Unread postby Ludi » Thu 15 Dec 2005, 07:05:16

EnergySpin, I can't believe you still aren't able to understand what Monte is saying, but you're still attacking him for having a "hang-up" about technology.

Can you try to understand what I'm writing, if you won't try to understand Monte?

The issue isn't about "prohibiting" or "illegalizing" energy. I've not seen Monte say anything about making power plants illegal. He's talking about a mindset, a worldview, which accepts limits. A worldview which says "enough." If you look at what we've done with the bonus energy from fossil fuels, we've exceeded the planet's biological carrying capacity for humans. We know this to be the case because we are driving many other species extinct, as well as depleting our own portion of the ecosphere. The issue with continuing using bonus energy, rather than relying on the energy from the sun, is that because of our culture's track record with previous bonus energy, it is extremely likely we will continue to damage the Earth's life support systems which sustain us. There's no evidence that we will stop doing this simply because we know we should. We're not stopping now, even though we know we are damaging the systems which we depend on for our existence.

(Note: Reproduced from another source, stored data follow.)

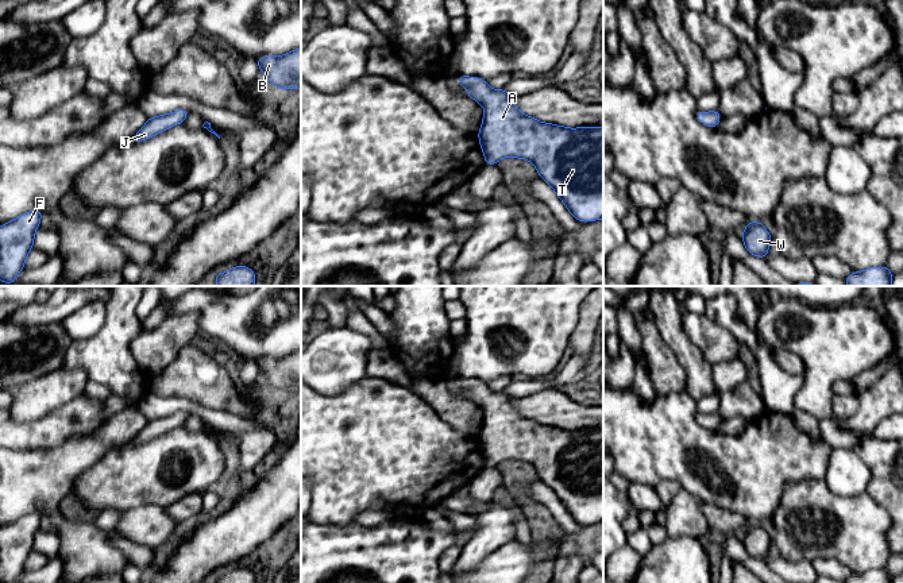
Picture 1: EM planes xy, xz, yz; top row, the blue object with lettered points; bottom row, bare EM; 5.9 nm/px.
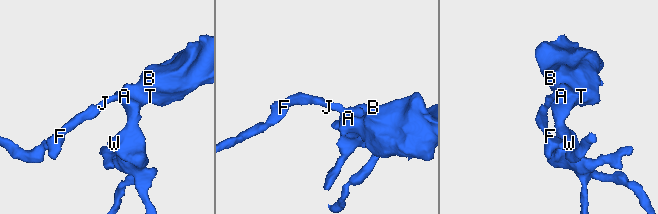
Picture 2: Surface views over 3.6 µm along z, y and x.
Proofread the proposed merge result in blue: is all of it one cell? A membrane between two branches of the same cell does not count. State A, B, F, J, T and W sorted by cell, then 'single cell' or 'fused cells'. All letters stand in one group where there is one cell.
A B F J T W; single cell

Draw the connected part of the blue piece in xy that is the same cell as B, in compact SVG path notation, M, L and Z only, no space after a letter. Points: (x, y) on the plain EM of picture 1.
M301 351L279 359L262 358L256 366L278 391L301 391Z

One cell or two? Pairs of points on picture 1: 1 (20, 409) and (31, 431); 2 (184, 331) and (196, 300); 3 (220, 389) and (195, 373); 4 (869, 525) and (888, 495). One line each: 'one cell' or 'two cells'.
1: two cells
2: two cells
3: one cell
4: two cells

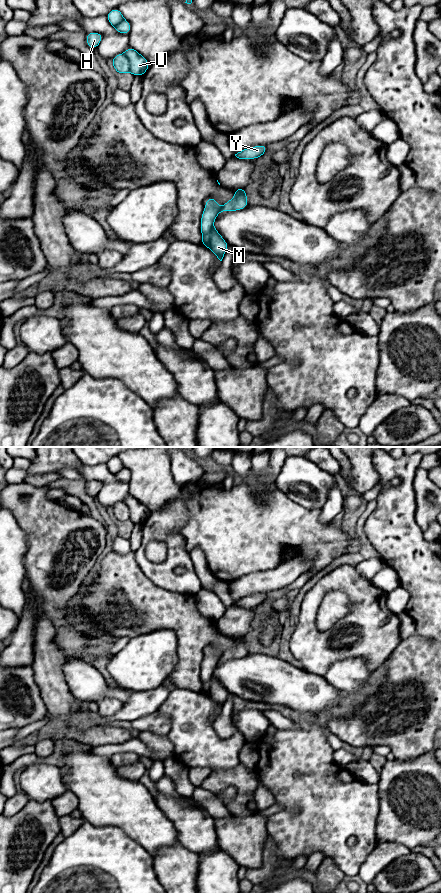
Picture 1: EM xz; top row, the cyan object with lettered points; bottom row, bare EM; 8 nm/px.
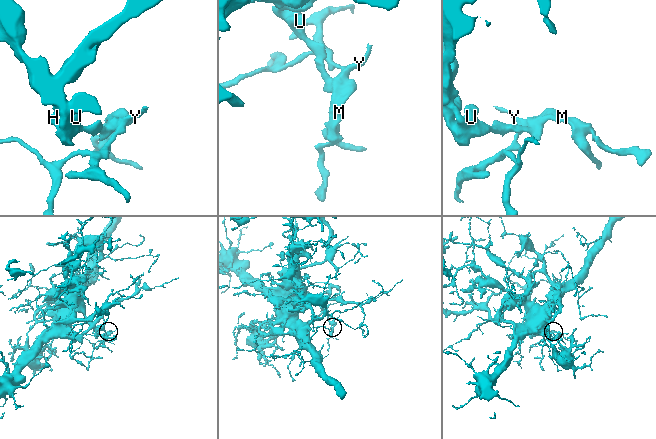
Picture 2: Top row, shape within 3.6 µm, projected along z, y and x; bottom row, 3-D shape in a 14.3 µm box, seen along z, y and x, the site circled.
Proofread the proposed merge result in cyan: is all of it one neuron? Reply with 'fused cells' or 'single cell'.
fused cells

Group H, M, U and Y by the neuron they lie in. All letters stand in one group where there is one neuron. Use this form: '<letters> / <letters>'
H M / U Y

Monte and some of the rest of us are advocating that we stop, not produce more bonus energy, but gradually return to a life based on current solar energy, for the sake of our future as a species.

If you don't understand where this attitude comes from, if you think it comes from hatred of technology, you simply don't understand it. I don't know how to encourage you to research more into the issue of our destruction of the Earth's life systems. Being a life scientist yourself, I would think you'd be interested in this. I just wish you could get past your obvious prejudice and learn more about this issue. Because it's getting really frustrating to see you again and again and again make ad hominem attacks rather than try to understand another point of view.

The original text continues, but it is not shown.